You can tell a “wet” or open lead from a frozen one for the discoloration on the ice at the water’s edge. A wet lead has a brownish hue which noticeably breaks from the duotone spectrum of white and blue of the Arctic ice. From an ice mound even just a couple of feet high, you can spot a large open lead from a distance; and invariably, tension sets into the pit of your stomach. An open leads means business: it will generally cut your route (for obvious reasons you are more likely to run into an east/west lead when traveling north), and challenge you for a strategy to bypass it. Often, this will involve a calculated risk. At best, a wet lead will cost you time; at worst it will kill you. We crossed so many open leads today (the strong winds of the last few days have surely helped put more cracks in the ice) that I lost count. Sivce the sea ice feels and looks like a desert, it’s a always a mind twisterr to acknowledge that leads are not canals or rivers: they immediately drop to the ocean’s floor; and that below your feet, the ice is just a few feet thick floating above the same great depth!

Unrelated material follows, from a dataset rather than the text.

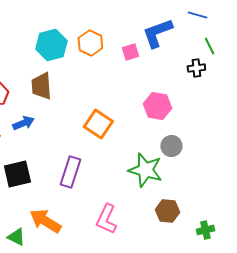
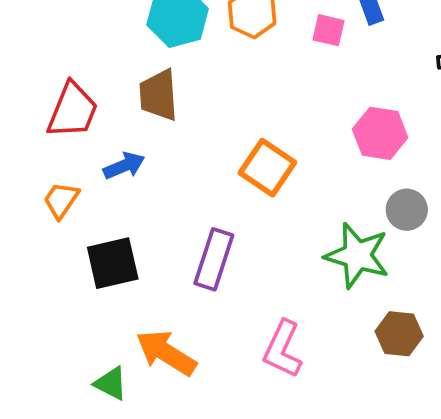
pink square: (130, 52) -> (328, 30), turned 30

After being robbed of two miles ovenight to the south drift, we set off onto broken-up terrain, which slowed us down. Route finding and lead crossing strategy are some of the fundementals of North Pole travel. And today, we had plenty of opportunity for both. The weather was not bad to start at minus 22F, sunny and a light 5mph breeze. You always get an elated sense of relief and satisfaction when you beat the challenge of an open lead. Sometimes you “trick” it, sometimes you luck out; other times you work hard at it. But when nature does the work for you, that is undoubtedly one of the greatest shows on Earth. By afternoon, we got trapped in a mangled maze of twisted and fragmented cracks system, spread over a couple of miles. But unlike the seemingly still, icy world which we have mainly been privy to, today–like yesterday–displayed the enormous power that lurks the sea. Upon approaching a massive open lead, we spotted what seemed like a pinch crowded with ice blocks. In fact, those blocks–some weightiing multiple tons–were being shoved around like rubber duckies and pressed into a 20 foot pressure ridge right before our eyes. A spectacle of sound and sights of incredible proportion which not many people get to see!
Due in part to the abundance of open water, we were soon shrouded in a thick ice fog. And over the course of the day, the winds grew again to 25-35 mph strong with visibility reduced to a couple of hundred feet. Ice fogs, as you’d expect from the name, are not warm. Temperature dropped to -27F and high humidity which makes it feel 10 degrees lower. Between the terrain and the conditions, travel became increasingly difficult. Additionally, the snow drift from the wind covered many of the small wet leads making them blend in and seem frozen–a challenge when you’re in the lead.
We are also now constantly thinking about food, as it is now clear that we have to ration or we will run out, and it is affecting our psyche. We traveled for 12.5 hours and only covered 10 nautical miles–probably two more factoring drift. We are still flying east and our position upon stopping was N88°15.115 and W58°13.915. Today was tough. We hope for better conditions tomorrow… Thank you for keeping with us.